DVD Review: The Eyes of Orson Welles

There are few, if any, film-makers or cinephiles doing more to promote, enlighten and educate than Mark Cousins. The adopted Northern Irishman was responsible for introducing a whole generation to the delights of outsider cinema in his ‘90s TV series Moviedrome. His documentary The Story of Film: An Odyssey re-wrote film history and remains the definitive guide to world cinema. His focus has been on shining a light on the underappreciated and unknown, but in his new film he tackles a master.

The Eyes of Orson Welles trains the camera on one of the greatest visionaries of cinema through his own eyes. After a chance encounter with his daughter, Cousins was granted exclusive access to hundreds of his private drawings and painting. Welles, a highly visual director, used paper and canvas to document his vision.
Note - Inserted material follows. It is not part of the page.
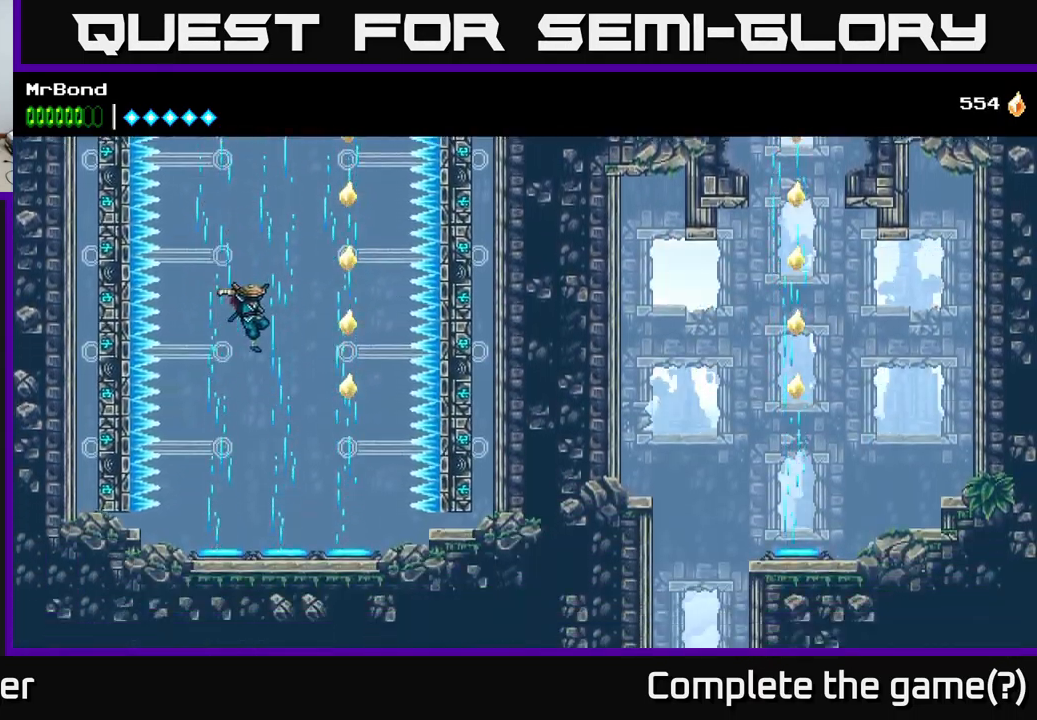
{"buttons": ["A", "DPAD_RIGHT"], "left_stick": "center", "right_stick": "center", "events": [[184, "DPAD_RIGHT", "up"], [267, "A", "down"], [450, "DPAD_RIGHT", "down"]]}
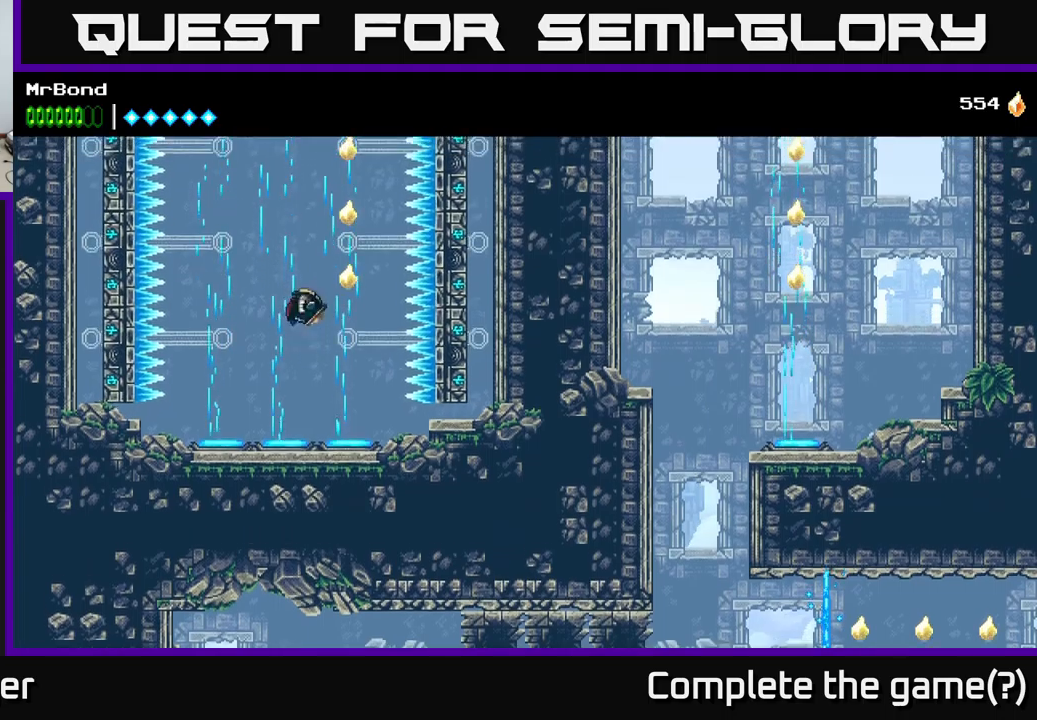
{"buttons": ["A"], "left_stick": "center", "right_stick": "center", "events": [[50, "DPAD_RIGHT", "up"], [233, "A", "up"], [283, "A", "down"]]}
He follows in the great man’s footsteps and he travels around the world, using clips to illustrate how he brought his imagination to life.

Narrated through Cousins’ highly knowledgeable and lilting voice, The Eyes of Orson Welles gently accompanies us on a journey through the mind and eyes of a cinematic great. Charting his life through his illustrations, Cousins deftly demonstrates how his designs were a driving force behind his film-making. The Eyes of Orson Welles is a fascinating insight into the life and work of one of cinema’s most imaginative and prescient mavericks.

The Eyes of Orson Welles is released on DVD by Dogwoof on 17th September and also available on Digital.